MANILA -- The Philippine government’s low debt level and high foreign reserves provide the Duterte Administration leeway to borrow more to finance its massive infrastructure program and help address risks to growth, a top economic think tank said.
Fitch Solutions is keeping its 6.1 percent growth forecast for the Philippine economy for 2019, after noting the 6.2-percent output, as measured by gross domestic product (GDP), last year.
In a report, the Fitch Group unit said external developments, such as the trade tension between the US and China and the faster-than-expected increase in the Federal Reserve’s key rates are projected to make investors look for safer assets.
However, it said that “risks to our growth forecasts in the near-term are evenly balanced.
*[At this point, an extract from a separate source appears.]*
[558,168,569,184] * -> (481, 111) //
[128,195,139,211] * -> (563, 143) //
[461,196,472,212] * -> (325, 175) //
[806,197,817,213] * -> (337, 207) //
It explained that to counter the negative impact of external developments the government could hike its expenditures even if it breaches the deficit cap of 3 percent of GDP.
It can finance the additional spending through increase in borrowing, it said.
“The relatively large foreign reserves (more than eight months of import cover) and low public debt load (42.1 percent of GDP) suggest that there is room for the government to borrow and spend aggressively, which would provide a short-term boost to growth,” it said.
Data from the Bangko Sentral ng Pilipinas (BSP) showed that gross international reserves as of end-2018 reached USD78.46 billion, equivalent to 6.9 months’ worth of imports of goods and payments of services and primary income.
The Fitch report, on the other hand, stated that the additional expenditures “would likely come at the expense of longer-term macroeconomic stability.”